§ **PROVIDED PASSAGE**
Perhaps I'm misunderstanding your use case, and this depends on the amount
of data, but you could consider something like this (to avoid exploding the
data, which could perhaps be inavoidable but I hate resorting to that if I
don't have to).

a = foreach yourdata generate student_id, start_time, start_time+duration
as end_time, course;
b = group a by course;
c = foreach b {
  ord = order a by start_time;
  generate yourudf.process(ord);
}

Here is generally what process could do. It would be an accumulator UDF
that expected tuples sorted on start_time. Now you basically need a way to
know who the distinct users are. Now, since you want 30s windows, your
first window will presumably be 30s after the first start_time in your
data, and you would just tick ahead in 1s and write to a bag which would
have second, # of distinct student_ids. To know when to eject people, you
could have any number of data structures... perhaps a min heap based on
end_time, and of course instead of "ticking" ahead, you would grab a new
tuple (since this is the only thing that would change the state of the # of
distinct ids), and then do all of the ticking ahead as you adjust the heap
and write the seconds in between the current time pointer and the
start_time of the new tuple, making sure in each step to check against the
min heap to eject any users that expired.

That was a little rambly, I could quickly put together some more reasonable
pseudocode if that would help. I think the general idea is clear though...

2011/10/31 Guy Bayes <[email protected]>

> ahh TV that explains it
>
> 12G data file is a bit too big for R unless you sample, not sure if the use
> case is conducive to sampling?
>
> If it is, could sample it down and structure in pig/hadoop and then load it
> into the analytical/visualization tool of choice...
>
> Guy
>
> On Mon, Oct 31, 2011 at 8:55 AM, Marco Cadetg <[email protected]> wrote:
>
> > The data is not about students but about television ;) Regarding the
> size.

§ **DATA PROVIDED**
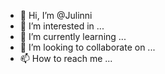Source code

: - 👋 Hi, I’m @Julinni
- 👀 I’m interested in ...
- 🌱 I’m currently learning ...
- 💞️ I’m looking to collaborate on ...
- 📫 How to reach me ...

<!---
Julinni/Julinni is a ✨ special ✨ repository because its `README.md` (this file) appears on your GitHub profile.
You can click the Preview link to take a look at your changes.
--->
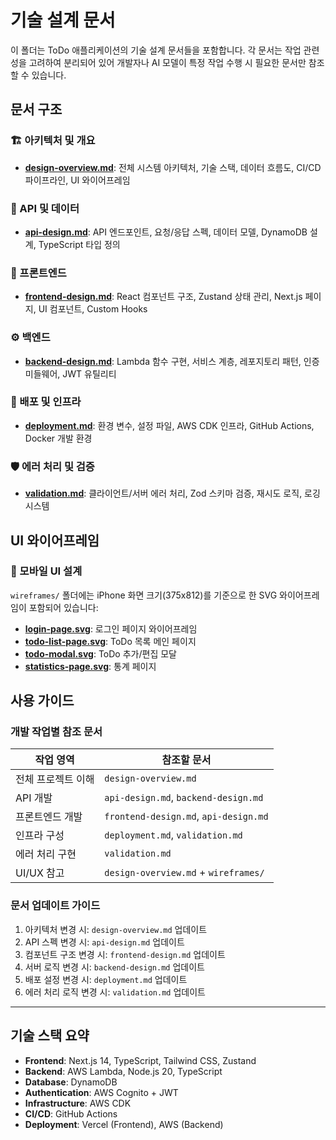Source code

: # 기술 설계 문서

이 폴더는 ToDo 애플리케이션의 기술 설계 문서들을 포함합니다. 각 문서는 작업 관련성을 고려하여 분리되어 있어 개발자나 AI 모델이 특정 작업 수행 시 필요한 문서만 참조할 수 있습니다.

## 문서 구조

### 🏗️ 아키텍처 및 개요
- **[design-overview.md](./design-overview.md)**: 전체 시스템 아키텍처, 기술 스택, 데이터 흐름도, CI/CD 파이프라인, UI 와이어프레임

### 🔌 API 및 데이터
- **[api-design.md](./api-design.md)**: API 엔드포인트, 요청/응답 스펙, 데이터 모델, DynamoDB 설계, TypeScript 타입 정의

### 🎨 프론트엔드
- **[frontend-design.md](./frontend-design.md)**: React 컴포넌트 구조, Zustand 상태 관리, Next.js 페이지, UI 컴포넌트, Custom Hooks

### ⚙️ 백엔드
- **[backend-design.md](./backend-design.md)**: Lambda 함수 구현, 서비스 계층, 레포지토리 패턴, 인증 미들웨어, JWT 유틸리티

### 🚀 배포 및 인프라
- **[deployment.md](./deployment.md)**: 환경 변수, 설정 파일, AWS CDK 인프라, GitHub Actions, Docker 개발 환경

### 🛡️ 에러 처리 및 검증
- **[validation.md](./validation.md)**: 클라이언트/서버 에러 처리, Zod 스키마 검증, 재시도 로직, 로깅 시스템

## UI 와이어프레임

### 📱 모바일 UI 설계
`wireframes/` 폴더에는 iPhone 화면 크기(375x812)를 기준으로 한 SVG 와이어프레임이 포함되어 있습니다:

- **[login-page.svg](./wireframes/login-page.svg)**: 로그인 페이지 와이어프레임
- **[todo-list-page.svg](./wireframes/todo-list-page.svg)**: ToDo 목록 메인 페이지
- **[todo-modal.svg](./wireframes/todo-modal.svg)**: ToDo 추가/편집 모달
- **[statistics-page.svg](./wireframes/statistics-page.svg)**: 통계 페이지

## 사용 가이드

### 개발 작업별 참조 문서

| 작업 영역 | 참조할 문서 |
|----------|------------|
| 전체 프로젝트 이해 | `design-overview.md` |
| API 개발 | `api-design.md`, `backend-design.md` |
| 프론트엔드 개발 | `frontend-design.md`, `api-design.md` |
| 인프라 구성 | `deployment.md`, `validation.md` |
| 에러 처리 구현 | `validation.md` |
| UI/UX 참고 | `design-overview.md` + `wireframes/` |

### 문서 업데이트 가이드

1. 아키텍처 변경 시: `design-overview.md` 업데이트
2. API 스펙 변경 시: `api-design.md` 업데이트  
3. 컴포넌트 구조 변경 시: `frontend-design.md` 업데이트
4. 서버 로직 변경 시: `backend-design.md` 업데이트
5. 배포 설정 변경 시: `deployment.md` 업데이트
6. 에러 처리 로직 변경 시: `validation.md` 업데이트

---

## 기술 스택 요약

- **Frontend**: Next.js 14, TypeScript, Tailwind CSS, Zustand
- **Backend**: AWS Lambda, Node.js 20, TypeScript
- **Database**: DynamoDB
- **Authentication**: AWS Cognito + JWT
- **Infrastructure**: AWS CDK
- **CI/CD**: GitHub Actions
- **Deployment**: Vercel (Frontend), AWS (Backend)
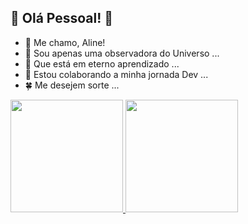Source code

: ## 👋 Olá Pessoal! 👋
- :woman: Me chamo, Aline!
- :milky_way: Sou apenas uma observadora do Universo ...
- 🌱 Que está em eterno aprendizado ...
- 💞️ Estou colaborando a minha jornada Dev ...
- :four_leaf_clover: Me desejem sorte ...

<div>
  <a href="https://github.com/alinealien">
  <img height="180em" src="https://github-readme-stats.vercel.app/api?username=alinealien&show_icons=true&theme=radical&include_all_commits=true&count_private=true"/>
  <img height="180em" src="https://github-readme-stats.vercel.app/api/top-langs/?username=alinealien&layout=compact&langs_count=7&theme=radical"/>
</div>
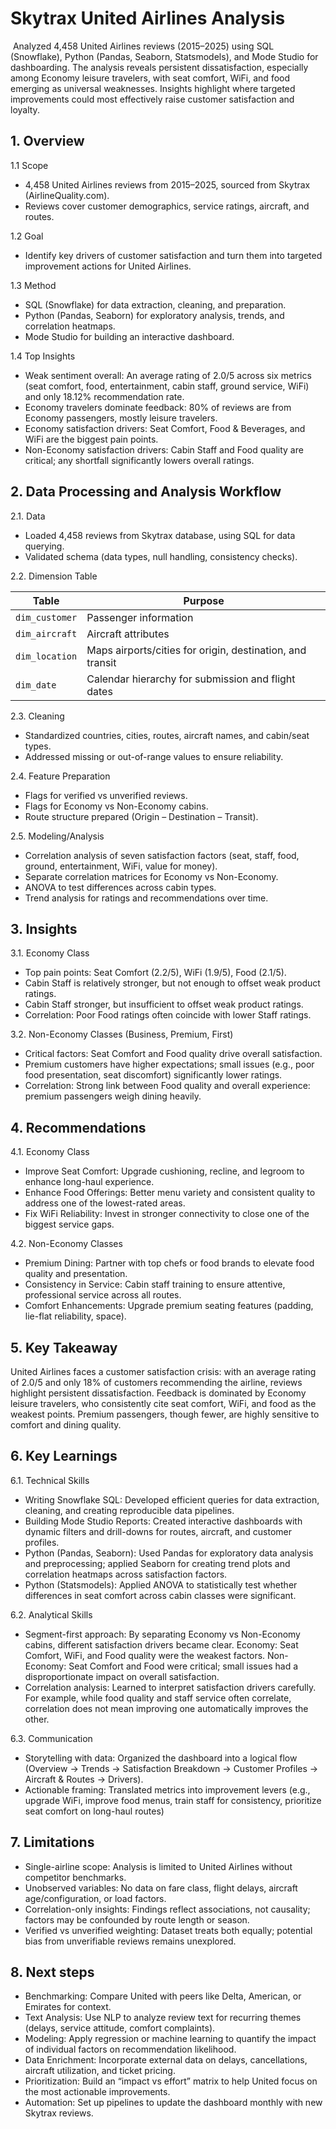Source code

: # Skytrax United Airlines Analysis
![]()
Analyzed 4,458 United Airlines reviews (2015–2025) using SQL (Snowflake), Python (Pandas, Seaborn, Statsmodels), and Mode Studio for dashboarding. The analysis reveals persistent dissatisfaction, especially among Economy leisure travelers, with seat comfort, WiFi, and food emerging as universal weaknesses. Insights highlight where targeted improvements could most effectively raise customer satisfaction and loyalty.

## 1. Overview

1.1 Scope
- 4,458 United Airlines reviews from 2015–2025, sourced from Skytrax (AirlineQuality.com).
- Reviews cover customer demographics, service ratings, aircraft, and routes.

1.2 Goal
- Identify key drivers of customer satisfaction and turn them into targeted improvement actions for United Airlines.

1.3 Method
- SQL (Snowflake) for data extraction, cleaning, and preparation.
- Python (Pandas, Seaborn) for exploratory analysis, trends, and correlation heatmaps.
- Mode Studio for building an interactive dashboard. 

1.4 Top Insights
- Weak sentiment overall: An average rating of 2.0/5 across six metrics (seat comfort, food, entertainment, cabin staff, ground service, WiFi) and only 18.12% recommendation rate. 
- Economy travelers dominate feedback: 80% of reviews are from Economy passengers, mostly leisure travelers.
- Economy satisfaction drivers: Seat Comfort, Food & Beverages, and WiFi are the biggest pain points.
- Non-Economy satisfaction drivers: Cabin Staff and Food quality are critical; any shortfall significantly lowers overall ratings.


## 2. Data Processing and Analysis Workflow

2.1. Data
- Loaded 4,458 reviews from Skytrax database, using SQL for data querying.
- Validated schema (data types, null handling, consistency checks).

2.2. Dimension Table

| Table         | Purpose                                           |
|---------------|---------------------------------------------------|
| `dim_customer` | Passenger information                            |
| `dim_aircraft` | Aircraft attributes                              |
| `dim_location` | Maps airports/cities for origin, destination, and transit |
| `dim_date`     | Calendar hierarchy for submission and flight dates     |

2.3. Cleaning
- Standardized countries, cities, routes, aircraft names, and cabin/seat types.
- Addressed missing or out-of-range values to ensure reliability.

2.4. Feature Preparation
- Flags for verified vs unverified reviews.
- Flags for Economy vs Non-Economy cabins.
- Route structure prepared (Origin – Destination – Transit).

2.5. Modeling/Analysis
- Correlation analysis of seven satisfaction factors (seat, staff, food, ground, entertainment, WiFi, value for money).
- Separate correlation matrices for Economy vs Non-Economy.
- ANOVA to test differences across cabin types.
- Trend analysis for ratings and recommendations over time.

## 3. Insights

3.1. Economy Class
- Top pain points: Seat Comfort (2.2/5), WiFi (1.9/5), Food (2.1/5).
- Cabin Staff is relatively stronger, but not enough to offset weak product ratings.
- Cabin Staff stronger, but insufficient to offset weak product ratings.
- Correlation: Poor Food ratings often coincide with lower Staff ratings.

3.2. Non-Economy Classes (Business, Premium, First)
- Critical factors: Seat Comfort and Food quality drive overall satisfaction.
- Premium customers have higher expectations; small issues (e.g., poor food presentation, seat discomfort) significantly lower ratings.
- Correlation: Strong link between Food quality and overall experience: premium passengers weigh dining heavily.

## 4. Recommendations

4.1. Economy Class
- Improve Seat Comfort: Upgrade cushioning, recline, and legroom to enhance long-haul experience.
- Enhance Food Offerings: Better menu variety and consistent quality to address one of the lowest-rated areas.
- Fix WiFi Reliability: Invest in stronger connectivity to close one of the biggest service gaps.

4.2. Non-Economy Classes
- Premium Dining: Partner with top chefs or food brands to elevate food quality and presentation.
- Consistency in Service: Cabin staff training to ensure attentive, professional service across all routes.
- Comfort Enhancements: Upgrade premium seating features (padding, lie-flat reliability, space).

## 5. Key Takeaway

United Airlines faces a customer satisfaction crisis: with an average rating of 2.0/5 and only 18% of customers recommending the airline, reviews highlight persistent dissatisfaction. Feedback is dominated by Economy leisure travelers, who consistently cite seat comfort, WiFi, and food as the weakest points. Premium passengers, though fewer, are highly sensitive to comfort and dining quality.

## 6. Key Learnings

6.1. Technical Skills
- Writing Snowflake SQL: Developed efficient queries for data extraction, cleaning, and creating reproducible data pipelines.
- Building Mode Studio Reports: Created interactive dashboards with dynamic filters and drill-downs for routes, aircraft, and customer profiles.
- Python (Pandas, Seaborn): Used Pandas for exploratory data analysis and preprocessing; applied Seaborn for creating trend plots and correlation heatmaps across satisfaction factors.
- Python (Statsmodels): Applied ANOVA to statistically test whether differences in seat comfort across cabin classes were significant.

6.2. Analytical Skills
- Segment-first approach: By separating Economy vs Non-Economy cabins, different satisfaction drivers became clear.
Economy: Seat Comfort, WiFi, and Food quality were the weakest factors.
Non-Economy: Seat Comfort and Food were critical; small issues had a disproportionate impact on overall satisfaction.
- Correlation analysis: Learned to interpret satisfaction drivers carefully. For example, while food quality and staff service often correlate, correlation does not mean improving one automatically improves the other.

6.3. Communication
- Storytelling with data: Organized the dashboard into a logical flow (Overview → Trends → Satisfaction Breakdown → Customer Profiles → Aircraft & Routes → Drivers).
- Actionable framing: Translated metrics into improvement levers (e.g., upgrade WiFi, improve food menus, train staff for consistency, prioritize seat comfort on long-haul routes)

## 7. Limitations
- Single-airline scope: Analysis is limited to United Airlines without competitor benchmarks.
- Unobserved variables: No data on fare class, flight delays, aircraft age/configuration, or load factors.
- Correlation-only insights: Findings reflect associations, not causality; factors may be confounded by route length or season.
- Verified vs unverified weighting: Dataset treats both equally; potential bias from unverifiable reviews remains unexplored.

## 8. Next steps
- Benchmarking: Compare United with peers like Delta, American, or Emirates for context.
- Text Analysis: Use NLP to analyze review text for recurring themes (delays, service attitude, comfort complaints).
- Modeling: Apply regression or machine learning to quantify the impact of individual factors on recommendation likelihood.
- Data Enrichment: Incorporate external data on delays, cancellations, aircraft utilization, and ticket pricing.
- Prioritization: Build an “impact vs effort” matrix to help United focus on the most actionable improvements.
- Automation: Set up pipelines to update the dashboard monthly with new Skytrax reviews.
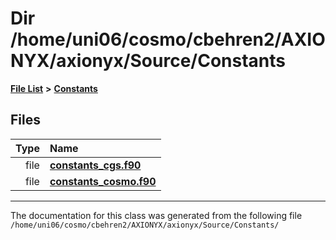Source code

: 
# Dir /home/uni06/cosmo/cbehren2/AXIONYX/axionyx/Source/Constants


[**File List**](files.md) **>** [**Constants**](dir_07f778f17d33213a19d33863e392ca9b.md)











## Files

| Type | Name |
| ---: | :--- |
| file | [**constants\_cgs.f90**](constants__cgs_8f90.md) <br> |
| file | [**constants\_cosmo.f90**](constants__cosmo_8f90.md) <br> |


















------------------------------
The documentation for this class was generated from the following file `/home/uni06/cosmo/cbehren2/AXIONYX/axionyx/Source/Constants/`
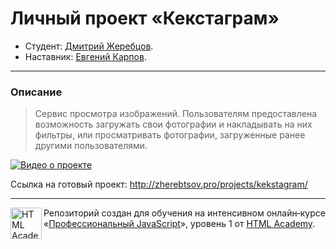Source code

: # Личный проект «Кекстаграм»

* Студент: [Дмитрий Жеребцов](https://up.htmlacademy.ru/javascript/14/user/551315).
* Наставник: [Евгений Карпов](https://htmlacademy.ru/profile/id70583).

---

### Описание
>Сервис просмотра изображений. Пользователям предоставлена возможность загружать свои фотографии и накладывать на них фильтры, или просматривать фотографии, загруженные ранее другими пользователями.

[![Видео о проекте](http://joxi.ru/a2XOp7bI1N4evm.jpg)](https://www.youtube.com/watch?v=02O-70qjxxg)

Ссылка на готовый проект: http://zherebtsov.pro/projects/kekstagram/

---

<a href="https://htmlacademy.ru/intensive/javascript"><img align="left" width="50" height="50" alt="HTML Academy" src="https://up.htmlacademy.ru/static/img/intensive/javascript/logo-for-github-2.png"></a>

Репозиторий создан для обучения на интенсивном онлайн‑курсе «[Профессиональный JavaScript](https://htmlacademy.ru/intensive/javascript)», уровень 1 от [HTML Academy](https://htmlacademy.ru).
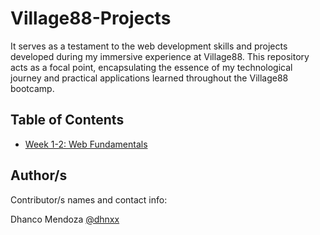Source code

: # Village88-Projects

It serves as a testament to the web development skills and projects developed during my immersive experience at Village88. This repository acts as a focal point, encapsulating the essence of my technological journey and practical applications learned throughout the Village88 bootcamp.

## Table of Contents

- [Week 1-2: Web Fundamentals](./01-Web%20Fundamentals/)

## Author/s

Contributor/s names and contact info:

Dhanco Mendoza [@dhnxx](https://github.com/dhnxx)

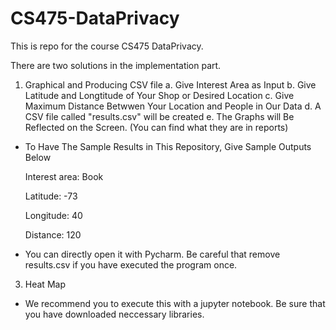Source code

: # CS475-DataPrivacy

This is repo for the course CS475 DataPrivacy.

There are two solutions in the implementation part.

1. Graphical and Producing CSV file
  a. Give Interest Area as Input
  b. Give Latitude and Longtitude of Your Shop or Desired Location
  c. Give Maximum Distance Betwwen Your Location and People in Our Data
  d. A CSV file called "results.csv" will be created 
  e. The Graphs will Be Reflected on the Screen. (You can find what they are in reports) 
  
  * To Have The Sample Results in This Repository, Give Sample Outputs Below
    
    Interest area: Book 
    
    Latitude: -73
    
    Longitude: 40
    
    Distance: 120
  
  * You can directly open it with Pycharm. Be careful that remove results.csv if you have executed the program once.
3. Heat Map
  * We recommend you to execute this with a jupyter notebook. Be sure that you have downloaded neccessary libraries.
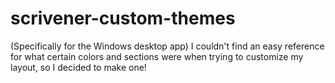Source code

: # scrivener-custom-themes
(Specifically for the Windows desktop app) I couldn't find an easy reference for what certain colors and sections were when trying to customize my layout, so I decided to make one!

§ **PROBLEM**
Continue the Pig mailing-list thread on counting distinct viewers in 30-second windows, starting right after its last line.

§ **RESPONSE BOX**
> > The raw input data size is about 150m although when I 'explode' the
> > timeseries
> > it will be around 80x bigger. I guess the average user duration will be
> > around
> > 40 Minutes which means when sampling it at a 30s interval will increase
> the
> > size by ~12GB.
> >
> > I think that is a size which my hadoop cluster with five 8-core x 8GB x
> 2TB
> > HD
> > should be able to cope with.
> >
> > I don't know about R. Are you able to handle 12Gb
> > files well in R (off course it depends on your computer so assume an
> > average business computer e.g. 2-core 2GHz 4GB ram)?
> >
> > Cheers
> > -Marco
> >
> > On Fri, Oct 28, 2011 at 5:02 PM, Guy Bayes <[email protected]>
> wrote:
> >
> > > if it fits in R, it's trivial, draw a density plot or a histogram,
> about
> > > three lines of R code
> > >
> > > why I was wondering about the data volume.
> > >
> > > His example is students attending classes, if  that is really the data
> > hard
> > > to believe it's super huge?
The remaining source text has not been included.